Behind him on the screen is his mother’s tidy apartment, which is where he stays. He says “Finally, Defne”—in Turkish I’m Defne—and I laboriously flip a giant rusty lever in my brain to speak Turkish again and I say “Look Honey it’s your baba look look” and she looks at me with some suspicion to hear the strange words and she looks at him and there is a pause and I am holding my breath and thinking please don’t cry please don’t squirm please don’t hide but she smiles and stretches out her arms to him and he says “My cub, my darling, do you miss your daddy,” and they coo back and forth at each other which puts off the moment when I have to apologize for running away and Honey touches the screen and says “Hi! Hi! Hi!” and I say “Say merhaba to your baba” and then my mother-in-law Ayşe is in the frame boxing Engin out entirely and there is a torrent of affectionate pitter-patter for Honey and it fills Sal’s coffee shop and I look around at the proprietress and the teens and the old woman but nobody seems to care very much. Ayşe brushes away a tear and blows a kiss to me and says “Come to us my love, we miss you,” and then she recedes and Engin lights a cigarette—it seems we’re both smoking—and addresses himself to me and Honey stares rapt at the screen. “Don’t smoke in front of the baby, yaa,” I tell him, I mean come on, and he stubs it out with a rueful look and I feel guilty and smile and say “How was Belgrade,” a sally whose fundamental insincerity he perceives and brushes off accordingly.
“Why are you in the steppe? Don’t you have work?”
Although I have had plenty of time to ponder this I don’t have an answer for myself let alone a soothing lie for Engin, which would be a reason of some kind, any kind, and not just a sudden urge for flight.
“Things were, ahh, not busy at work,” I say, in Turkish, always in Turkish, I loved Turkish before I loved Engin. “And I thought I haven’t been up to the house for a while and I should go look at it.” My grammar is distressingly lumpy. “Okay,” says Engin in English, but I can tell he thinks it’s weird, it is on its face weird, because had I been planning some recon mission I would have let him know in advance.
“Are you okay?” he asks.
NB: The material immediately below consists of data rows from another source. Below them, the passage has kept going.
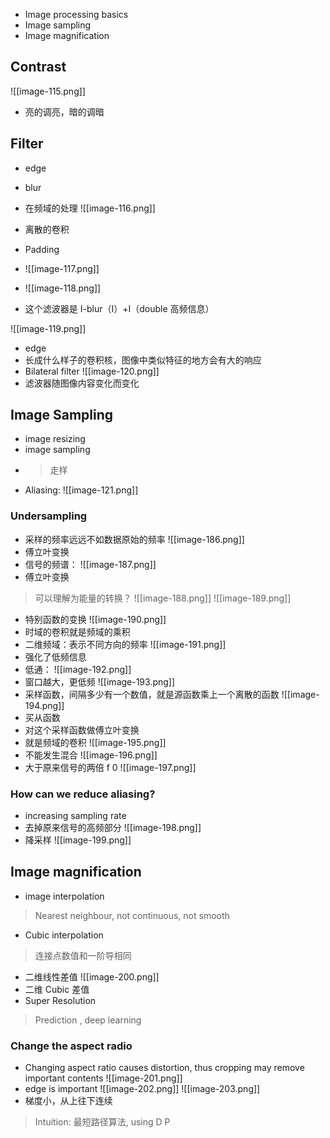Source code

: * Image processing basics
* Image sampling
* Image magnification

## Contrast
![[image-115.png]]
* 亮的调亮，暗的调暗


## Filter
* edge
* blur

* 在频域的处理
![[image-116.png]]

* 离散的卷积
* Padding
* ![[image-117.png]]
* ![[image-118.png]]
* 这个滤波器是 I-blur（I）+I（double 高频信息）

![[image-119.png]]
* edge
* 长成什么样子的卷积核，图像中类似特征的地方会有大的响应
* Bilateral filter
![[image-120.png]]
* 滤波器随图像内容变化而变化



## Image Sampling

* image resizing
* image sampling
* > 走样
* Aliasing:
![[image-121.png]]


### Undersampling
* 采样的频率远远不如数据原始的频率
![[image-186.png]]
* 傅立叶变换
* 信号的频谱：
![[image-187.png]]
* 傅立叶变换
> 可以理解为能量的转换？
![[image-188.png]]
![[image-189.png]] 
* 特别函数的变换
![[image-190.png]]
* 时域的卷积就是频域的乘积
* 二维频域：表示不同方向的频率
![[image-191.png]]
* 强化了低频信息
* 低通：
![[image-192.png]]
* 窗口越大，更低频
![[image-193.png]]
* 采样函数，间隔多少有一个数值，就是源函数乘上一个离散的函数
![[image-194.png]]
* 买从函数
* 对这个采样函数做傅立叶变换
* 就是频域的卷积
![[image-195.png]]
* 不能发生混合
![[image-196.png]]
* 大于原来信号的两倍 f 0
![[image-197.png]]

### How can we reduce aliasing?
* increasing sampling rate
* 去掉原来信号的高频部分
![[image-198.png]]
* 降采样
![[image-199.png]]

## Image magnification
* image interpolation
> Nearest neighbour, not continuous, not smooth

* Cubic interpolation
> 连接点数值和一阶导相同
* 二维线性差值
![[image-200.png]]
* 二维 Cubic 差值
* Super Resolution
> Prediction , deep learning

### Change the aspect radio
* Changing aspect ratio causes distortion, thus cropping may remove important contents
![[image-201.png]]
* edge is important
![[image-202.png]]
![[image-203.png]]
* 梯度小，从上往下连续
> Intuition: 最短路径算法, using D P

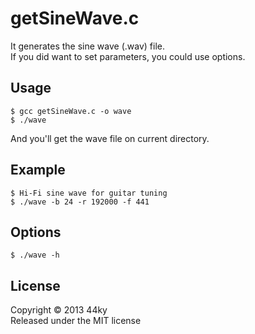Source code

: getSineWave.c
======================
It generates the sine wave (.wav) file.  
If you did want to set parameters, you could use options. 

Usage
------
    $ gcc getSineWave.c -o wave
    $ ./wave
And you'll get the wave file on current directory.  

Example
------
    $ Hi-Fi sine wave for guitar tuning
    $ ./wave -b 24 -r 192000 -f 441

Options
------
    $ ./wave -h

License
----------
Copyright &copy; 2013 44ky  
Released under the MIT license
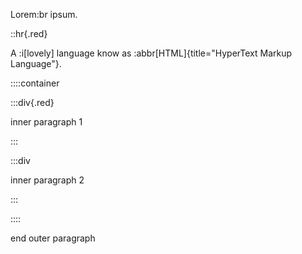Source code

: Lorem:br
ipsum.

::hr{.red}

A :i[lovely] language know as :abbr[HTML]{title="HyperText Markup Language"}.

::::container

:::div{.red}

inner paragraph 1

:::

:::div

inner paragraph 2

:::

::::

end outer paragraph
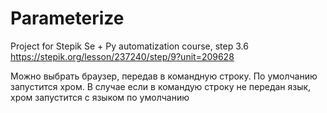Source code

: # Parameterize
Project for Stepik Se + Py automatization course, step 3.6
https://stepik.org/lesson/237240/step/9?unit=209628

Можно выбрать браузер, передав в командную строку. По умолчанию запустится хром. В случае если в командую строку не передан язык, хром запустится с языком по умолчанию
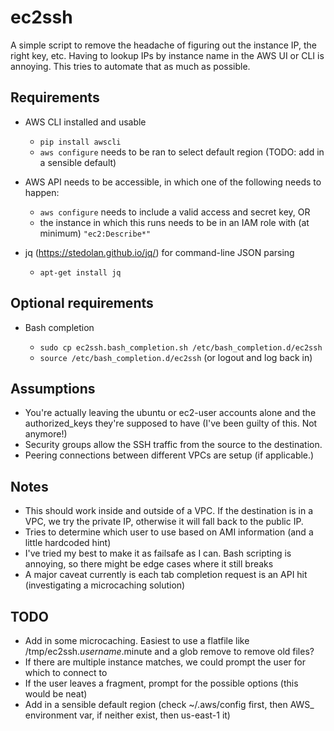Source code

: # ec2ssh

A simple script to remove the headache of figuring out the instance IP, the right key, etc. Having to lookup IPs by instance name in the AWS UI or CLI is annoying. This tries to automate that as much as possible.

## Requirements

* AWS CLI installed and usable

    * `pip install awscli`
    * `aws configure` needs to be ran to select default region (TODO: add in a sensible default)

* AWS API needs to be accessible, in which one of the following needs to happen:

    * `aws configure` needs to include a valid access and secret key, OR
    * the instance in which this runs needs to be in an IAM role with (at minimum) `"ec2:Describe*"`

* jq (https://stedolan.github.io/jq/) for command-line JSON parsing

    * `apt-get install jq`

## Optional requirements

* Bash completion

     * `sudo cp ec2ssh.bash_completion.sh /etc/bash_completion.d/ec2ssh`
     * `source /etc/bash_completion.d/ec2ssh` (or logout and log back in)

## Assumptions

* You're actually leaving the ubuntu or ec2-user accounts alone and the authorized_keys they're supposed to have (I've been guilty of this. Not anymore!)
* Security groups allow the SSH traffic from the source to the destination.
* Peering connections between different VPCs are setup (if applicable.)

## Notes

* This should work inside and outside of a VPC. If the destination is in a VPC, we try the private IP, otherwise it will fall back to the public IP.
* Tries to determine which user to use based on AMI information (and a little hardcoded hint)
* I've tried my best to make it as failsafe as I can. Bash scripting is annoying, so there might be edge cases where it still breaks
* A major caveat currently is each tab completion request is an API hit (investigating a microcaching solution)

## TODO

* Add in some microcaching. Easiest to use a flatfile like /tmp/ec2ssh.$username.$minute and a glob remove to remove old files?
* If there are multiple instance matches, we could prompt the user for which to connect to
* If the user leaves a fragment, prompt for the possible options (this would be neat)
* Add in a sensible default region (check ~/.aws/config first, then AWS_ environment var, if neither exist, then us-east-1 it)
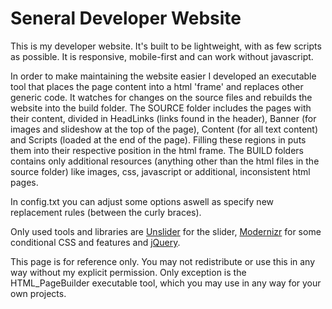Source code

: # Seneral Developer Website
This is my developer website.
It's built to be lightweight, with as few scripts as possible. 
It is responsive, mobile-first and can work without javascript.

In order to make maintaining the website easier I developed an executable tool that places the page content into a html 'frame' and replaces other generic code. It watches for changes on the source files and rebuilds the website into the build folder.
The SOURCE folder includes the pages with their content, divided in HeadLinks (links found in the header), Banner (for images and slideshow at the top of the page), Content (for all text content) and Scripts (loaded at the end of the page). Filling these regions in puts them into their respective position in the html frame.
The BUILD folders contains only additional resources (anything other than the html files in the source folder) like images, css, javascript or additional, inconsistent html pages.

In config.txt you can adjust some options aswell as specify new replacement rules (between the curly braces).

Only used tools and libraries are <a href="http://unslider.com/">Unslider</a> for the slider, <a href="https://modernizr.com/">Modernizr</a> for some conditional CSS and features and <a href="https://jquery.com/">jQuery</a>.

This page is for reference only. You may not redistribute or use this in any way without my explicit permission. Only exception is the HTML_PageBuilder executable tool, which you may use in any way for your own projects.
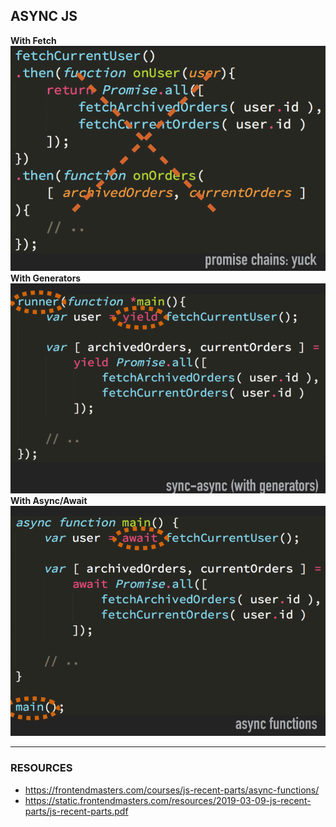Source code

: ## ASYNC JS
**With Fetch**
![Fetch](/img/fetch.png)
**With Generators**
![Generator](/img/asyncgenerator.png)
**With Async/Await**
![Async/Await](/img/asyncfunction.png)


______

### RESOURCES
- https://frontendmasters.com/courses/js-recent-parts/async-functions/
- https://static.frontendmasters.com/resources/2019-03-09-js-recent-parts/js-recent-parts.pdf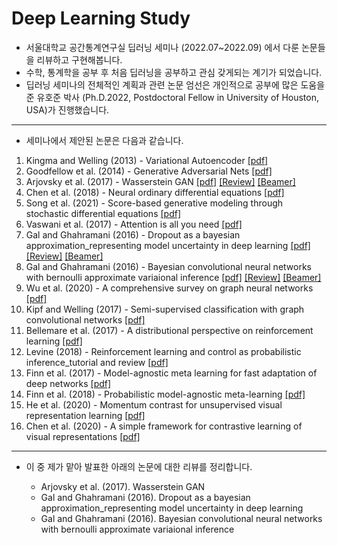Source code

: # Deep Learning Study

- 서울대학교 공간통계연구실 딥러닝 세미나 (2022.07~2022.09) 에서 다룬 논문들을 리뷰하고 구현해봅니다.
- 수학, 통계학을 공부 후 처음 딥러닝을 공부하고 관심 갖게되는 계기가 되었습니다.
- 딥러닝 세미나의 전체적인 계획과 관련 논문 엄선은 개인적으로 공부에 많은 도움을 준 유호준 박사 (Ph.D.2022, Postdoctoral Fellow in University of Houston, USA)가 진행했습니다.

---

- 세미나에서 제안된 논문은 다음과 같습니다.

1. Kingma and Welling (2013) - Variational Autoencoder [[pdf]](https://arxiv.org/abs/1312.6114)
2. Goodfellow et al. (2014) - Generative Adversarial Nets [[pdf]](https://arxiv.org/abs/1406.2661)
3. Arjovsky et al. (2017) - Wasserstein GAN [[pdf]](https://arxiv.org/abs/1701.07875) [[Review]](https://github.com/park4264/Deep-Learning-Seminar/blob/main/1.%20Wasserstein%20GAN.md) [[Beamer]](https://github.com/park4264/Deep-Learning-Seminar/blob/main/Beamer/WGAN_Beamer.pdf)
4. Chen et al. (2018) - Neural ordinary differential equations [[pdf]](https://arxiv.org/abs/1806.07366)
5. Song et al. (2021) - Score-based generative modeling through stochastic differential equations [[pdf]](https://openreview.net/forum?id=PxTIG12RRHS)
6. Vaswani et al. (2017) - Attention is all you need [[pdf]](https://arxiv.org/abs/1706.03762) 
7. Gal and Ghahramani (2016) - Dropout as a bayesian approximation_representing model uncertainty in deep learning [[pdf]](https://arxiv.org/abs/1506.02142) [[Review]](https://github.com/park4264/Deep-Learning-Seminar/blob/main/2.%20Dropout%20as%20a%20bayesian%20approximation_representing%20model%20uncertainty%20in%20deep%20learning.md) [[Beamer]](https://github.com/park4264/Deep-Learning-Seminar/blob/main/Beamer/MC%20Dropout_Beamer.pdf)
8. Gal and Ghahramani (2016) - Bayesian convolutional neural networks with bernoulli approximate variaional inference [[pdf]](https://arxiv.org/abs/1506.02158) [[Review]]() [[Beamer]](https://github.com/park4264/Deep-Learning-Seminar/blob/main/Beamer/Bayesian%20CNNs_Beamer.pdf)
9. Wu et al. (2020) - A comprehensive survey on graph neural networks [[pdf]](https://arxiv.org/abs/1901.00596) 
10. Kipf and Welling (2017) - Semi-supervised classification with graph convolutional networks [[pdf]](https://arxiv.org/abs/1609.02907)
11. Bellemare et al. (2017) - A distributional perspective on reinforcement learning [[pdf]](https://arxiv.org/abs/1707.06887) 
12. Levine (2018) - Reinforcement learning and control as probabilistic inference_tutorial and review [[pdf]](https://arxiv.org/abs/1805.00909)
13. Finn et al. (2017) - Model-agnostic meta learning for fast adaptation of deep networks [[pdf]](https://arxiv.org/abs/1703.03400)
14. Finn et al. (2018) - Probabilistic model-agnostic meta-learning [[pdf]](https://arxiv.org/abs/1806.02817)
15. He et al. (2020) - Momentum contrast for unsupervised visual representation learning [[pdf]](https://arxiv.org/abs/1911.05722)
16. Chen et al. (2020) - A simple framework for contrastive learning of visual representations [[pdf]](https://arxiv.org/abs/2002.05709)



---

- 이 중 제가 맡아 발표한 아래의 논문에 대한 리뷰를 정리합니다.

  - Arjovsky et al. (2017). Wasserstein GAN
  - Gal and Ghahramani (2016). Dropout as a bayesian approximation_representing model uncertainty in deep learning
  - Gal and Ghahramani (2016). Bayesian convolutional neural networks with bernoulli approximate variaional inference
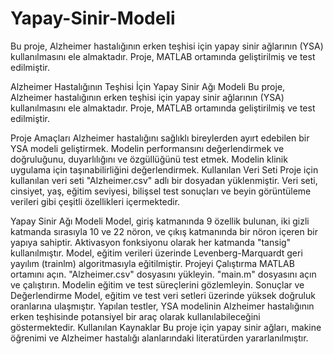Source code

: # Yapay-Sinir-Modeli
Bu proje, Alzheimer hastalığının erken teşhisi için yapay sinir ağlarının (YSA) kullanılmasını ele almaktadır. Proje, MATLAB ortamında geliştirilmiş ve test edilmiştir.

Alzheimer Hastalığının Teşhisi İçin Yapay Sinir Ağı Modeli
Bu proje, Alzheimer hastalığının erken teşhisi için yapay sinir ağlarının (YSA) kullanılmasını ele almaktadır. Proje, MATLAB ortamında geliştirilmiş ve test edilmiştir.

Proje Amaçları
Alzheimer hastalığını sağlıklı bireylerden ayırt edebilen bir YSA modeli geliştirmek.
Modelin performansını değerlendirmek ve doğruluğunu, duyarlılığını ve özgüllüğünü test etmek.
Modelin klinik uygulama için taşınabilirliğini değerlendirmek.
Kullanılan Veri Seti
Proje için kullanılan veri seti "Alzheimer.csv" adlı bir dosyadan yüklenmiştir. Veri seti, cinsiyet, yaş, eğitim seviyesi, bilişsel test sonuçları ve beyin görüntüleme verileri gibi çeşitli özellikleri içermektedir.

Yapay Sinir Ağı Modeli
Model, giriş katmanında 9 özellik bulunan, iki gizli katmanda sırasıyla 10 ve 22 nöron, ve çıkış katmanında bir nöron içeren bir yapıya sahiptir.
Aktivasyon fonksiyonu olarak her katmanda "tansig" kullanılmıştır.
Model, eğitim verileri üzerinde Levenberg-Marquardt geri yayılım (trainlm) algoritmasıyla eğitilmiştir.
Projeyi Çalıştırma
MATLAB ortamını açın.
"Alzheimer.csv" dosyasını yükleyin.
"main.m" dosyasını açın ve çalıştırın.
Modelin eğitim ve test süreçlerini gözlemleyin.
Sonuçlar ve Değerlendirme
Model, eğitim ve test veri setleri üzerinde yüksek doğruluk oranlarına ulaşmıştır.
Yapılan testler, YSA modelinin Alzheimer hastalığının erken teşhisinde potansiyel bir araç olarak kullanılabileceğini göstermektedir.
Kullanılan Kaynaklar
Bu proje için yapay sinir ağları, makine öğrenimi ve Alzheimer hastalığı alanlarındaki literatürden yararlanılmıştır.
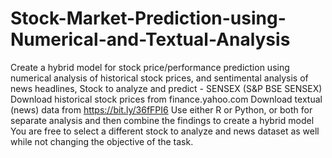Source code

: # Stock-Market-Prediction-using-Numerical-and-Textual-Analysis
Create a hybrid model for stock price/performance prediction using numerical analysis of historical stock prices, and sentimental analysis of news headlines, Stock to analyze and predict - SENSEX (S&amp;P BSE SENSEX) Download historical stock prices from finance.yahoo.com Download textual (news) data from https://bit.ly/36fFPI6 Use either R or Python, or both for separate analysis and then combine the findings to create a hybrid model You are free to select a different stock to analyze and news dataset as well while not changing the objective of the task.
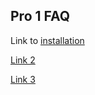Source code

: ## Pro 1 FAQ

Link to [installation](./installation.md)


[Link 2](./installation)

[Link 3](/hello)
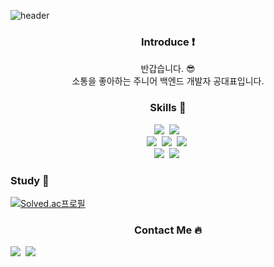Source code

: ![header](https://capsule-render.vercel.app/api?type=waving&color=gradient&height=250&section=header&text=C5ng's%20Profile&fontSize=50)


<h3 align="center">Introduce ❗️</h3>
    <p align="center"> 
    반갑습니다. 😎 <br>
    소통을 좋아하는 주니어 백엔드 개발자 공대표입니다.
    </p>

<h3 align="center">Skills 📖 </h3>
    <p align="center">
    <img src="https://img.shields.io/badge/Java-007396?style=flat-square&logo=Java&logoColor=white"/></a>&nbsp
    <img src="https://img.shields.io/badge/Javascript-ffb13b?style=flat-square&logo=javascript&logoColor=white"/></a>&nbsp 
    <br>
    <img src="https://img.shields.io/badge/Spring-6DB33F?style=flat-square&logo=Spring&logoColor=white"/></a>&nbsp
    <img src="https://img.shields.io/badge/SpringBoot-6DB33F?style=flat-square&logo=SpringBoot&logoColor=white"/></a>&nbsp
    <img src="https://img.shields.io/badge/SpringSecurity-6DB33F?style=flat-square&logo=springsecurity&logoColor=white"></a>&nbsp
    <br>
    <img src="https://img.shields.io/badge/MySQL-E6B91E?style=flat-square&logo=MySql&logoColor=white"/></a>&nbsp 
    <img src="https://img.shields.io/badge/AWS-232F3E?style=flat-square&logo=AmazonAWS&logoColor=white"/></a>&nbsp 
    </p>

### Study 📝
[![Solved.ac프로필](http://mazassumnida.wtf/api/mini/generate_badge?boj=kongdp)](https://github.com/mazassumnida/mazassumnida)

<h3 align="center">Contact Me 🔥</h3>
    <a href="https://www.instagram.com/c_5ng"><img src="https://img.shields.io/badge/Instagram-%23E4405F.svg?style=flat-square&logo=Instagram&logoColor=white&link=https://www.instagram.com/c_5ng"/></a>&nbsp 
    <a href="mailto:c5ngdp@gmai.com"><img src="https://img.shields.io/badge/Gmail-D14836.svg?style=flat-square&logo=gmail&logoColor=white&link=mailto:c5ngdp@gmai.com"/></a>&nbsp 
     

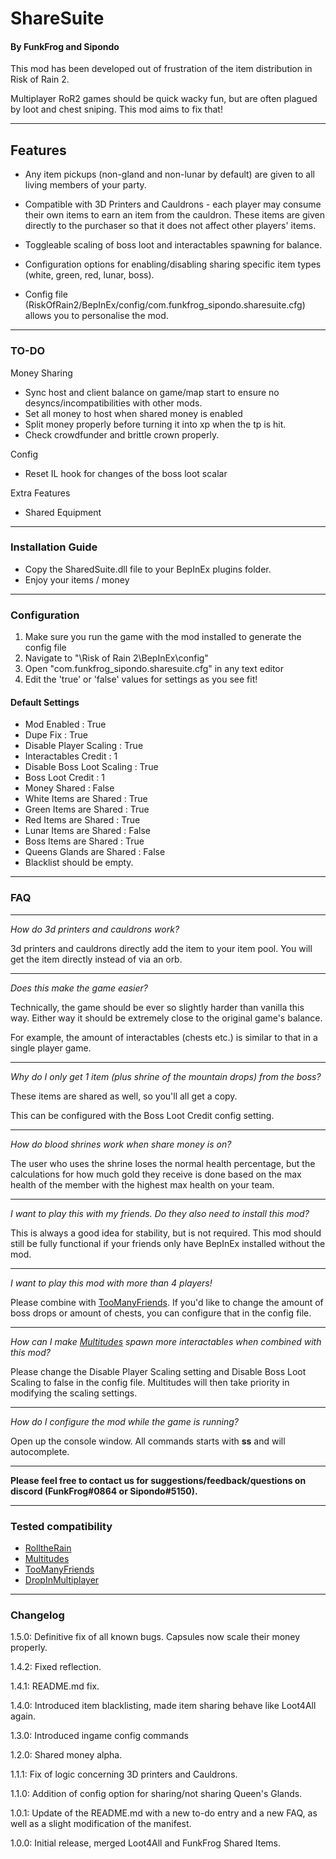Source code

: # ShareSuite
#### By FunkFrog and Sipondo

This mod has been developed out of frustration of the item distribution in Risk of Rain 2.

Multiplayer RoR2 games should be quick wacky fun, but are often plagued by loot and chest sniping. This mod aims to fix that!

---

## Features

- Any item pickups (non-gland and non-lunar by default) are given to all living members of your party.

- Compatible with 3D Printers and Cauldrons - each player may consume their own items to earn an item from the cauldron. These items are given directly to the purchaser so that it does not affect other players' items.

- Toggleable scaling of boss loot and interactables spawning for balance.

- Configuration options for enabling/disabling sharing specific item types (white, green, red, lunar, boss).

- Config file (RiskOfRain2/BepInEx/config/com.funkfrog_sipondo.sharesuite.cfg) allows you to personalise the mod.

---

### TO-DO

Money Sharing 
- Sync host and client balance on game/map start to ensure no desyncs/incompatibilities with other mods.
- Set all money to host when shared money is enabled
- Split money properly before turning it into xp when the tp is hit.
- Check crowdfunder and brittle crown properly.

Config
- Reset IL hook for changes of the boss loot scalar

Extra Features 
- Shared Equipment

---

### Installation Guide

- Copy the SharedSuite.dll file to your BepInEx plugins folder.
- Enjoy your items / money

---

### Configuration
1. Make sure you run the game with the mod installed to generate the config file
2. Navigate to "\Risk of Rain 2\BepInEx\config"
3. Open "com.funkfrog_sipondo.sharesuite.cfg" in any text editor
4. Edit the 'true' or 'false' values for settings as you see fit!

#### Default Settings
- Mod Enabled : True
- Dupe Fix : True
- Disable Player Scaling : True
- Interactables Credit : 1
- Disable Boss Loot Scaling : True
- Boss Loot Credit : 1
- Money Shared : False
- White Items are Shared : True
- Green Items are Shared : True
- Red Items are Shared : True
- Lunar Items are Shared : False
- Boss Items are Shared : True
- Queens Glands are Shared : False
- Blacklist should be empty.

---
### FAQ
---
*How do 3d printers and cauldrons work?*

3d printers and cauldrons directly add the item to your item pool.
You will get the item directly instead of via an orb.

---
*Does this make the game easier?*

Technically, the game should be ever so slightly harder than vanilla this way. Either way it should be extremely close to the original game's balance.

For example, the amount of interactables (chests etc.) is similar to that in a single player game.

---
*Why do I only get 1 item (plus shrine of the mountain drops) from the boss?*

These items are shared as well, so you'll all get a copy.

This can be configured with the Boss Loot Credit config setting.

---
*How do blood shrines work when share money is on?*

The user who uses the shrine loses the normal health percentage, but the calculations for how much gold they receive is done based on the max health of the member with the highest max health on your team.

---
*I want to play this with my friends. Do they also need to install this mod?*

This is always a good idea for stability, but is not required. This mod should still be fully functional if your friends only have BepInEx installed without the mod.

---
*I want to play this mod with more than 4 players!*

Please combine with  [TooManyFriends](https://thunderstore.io/package/wildbook/TooManyFriends/). If you'd like to change the amount of boss drops or amount of chests, you can configure that in the config file.

---
*How can I make [Multitudes](https://thunderstore.io/package/wildbook/Multitudes/) spawn more interactables when combined with this mod?*

Please change the Disable Player Scaling setting and Disable Boss Loot Scaling to false in the config file. Multitudes will then take priority in modifying the scaling settings.

---
*How do I configure the mod while the game is running?*

Open up the console window. All commands starts with **ss** and will autocomplete.

---

**Please feel free to contact us for suggestions/feedback/questions on discord (FunkFrog#0864 or Sipondo#5150).**

---
### Tested compatibility

- [RolltheRain](https://thunderstore.io/package/Sipondo/RolltheRain/)
- [Multitudes](https://thunderstore.io/package/wildbook/Multitudes/)
- [TooManyFriends](https://thunderstore.io/package/wildbook/TooManyFriends/)
- [DropInMultiplayer](https://thunderstore.io/package/Morris1927/DropinMultiplayer/)

---
### Changelog

1.5.0: Definitive fix of all known bugs. Capsules now scale their money properly.

1.4.2: Fixed reflection.

1.4.1: README.md fix.

1.4.0: Introduced item blacklisting, made item sharing behave like Loot4All again.

1.3.0: Introduced ingame config commands

1.2.0: Shared money alpha.

1.1.1: Fix of logic concerning 3D printers and Cauldrons.

1.1.0: Addition of config option for sharing/not sharing Queen's Glands.

1.0.1: Update of the README.md with a new to-do entry and a new FAQ, as well as a slight modification of the manifest.

1.0.0: Initial release, merged Loot4All and FunkFrog Shared Items.
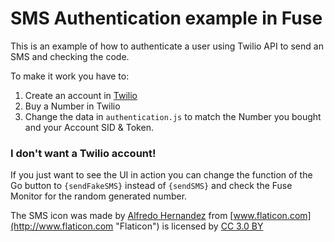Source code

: # SMS Authentication example in Fuse

This is an example of how to authenticate a user using Twilio API to send an SMS and checking the code.

To make it work you have to:

1. Create an account in [Twilio](https://www.twilio.com/)
2. Buy a Number in Twilio
3. Change the data in `authentication.js` to match the Number you bought and your Account SID & Token.

### I don't want a Twilio account!
If you just want to see the UI in action you can change the function of the Go button to `{sendFakeSMS}` instead of `{sendSMS}` and check the Fuse Monitor for the random generated number.

The SMS icon was made by [Alfredo Hernandez](http://www.flaticon.com/authors/alfredo-hernandez "Alfredo Hernandez") from [www.flaticon.com](http://www.flaticon.com "Flaticon") is licensed by [CC 3.0 BY](http://creativecommons.org/licenses/by/3.0/ "Creative Commons BY 3.0")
I begin to cry so suddenly and so copiously it’s not a taktik or a refleks but more that my tears are a well-trained army and always mustered ready to unleash hell.
“My love, my soul, don’t cry.” Turkish has lots of endearments freely deployed. “Come on, why are you crying?”
I don’t want to make him feel bad by saying I am crying because I am here and I am here because you went to complete a certificate course on postproduction in Istanbul and when you came back halfway through to see us surrendered your goddamn green card to DHS under pressure and under false pretenses that contravene established immigration practice and U.S. law and are undoubtedly rooted in xenophobia not to say Islamophobia, and because you were then sent back to Istanbul on the next flight at our expense rather than spending three desperately needed weeks with your wife and child, and because your second application submitted through the even more arcane National Visa Center for overseas consular processing is stuck in limbo due to what I learned after twenty-six nonconsecutive hours of waiting on the phone and the eventual expenditure of a thousand more dollars may in fact be a “click-of-the-mouse error”—theirs—and which we have already paid an attorney to ameliorate and resubmit through the correct channels and will presumably have to pay more to stay on top of until it is seen through and I am alone with our child whose first steps and first words you are missing and I sometimes fantasize about meeting you at the airport with her and kissing you passionately and then throttling you until you die, so I just say “I’m feeling sad,” which is also true.
Honey twists around, bored, with her last bit of banana in one hand, and gives my descending bun a yank. Engin smiles at her while somehow simultaneously frowning at me. She finishes the banana and starts putting her fingers on the screen of the Institute’s computer and I am still crying. The teens in the corner are openly staring. “How was Belgrade?” I manage to get out again. “Nice, actually,” he says, joining the folie à deux of normalcy. “Really nice. We should live there.” We are always opining about places we should live, which are always somewhere else than the place where either of us is living. “Tolga’s thing is shit, though—really disorganized” but now I am crying again and unable to take in Tolga and his endless dubious multipronged film and web marketing schemes. Engin in his heart of hearts wants to be a video artist—make outlandish Björk videos and such—but to make money he signs on to shoot Tolga’s promotional videos for private schools and Eastern European banking concerns instead.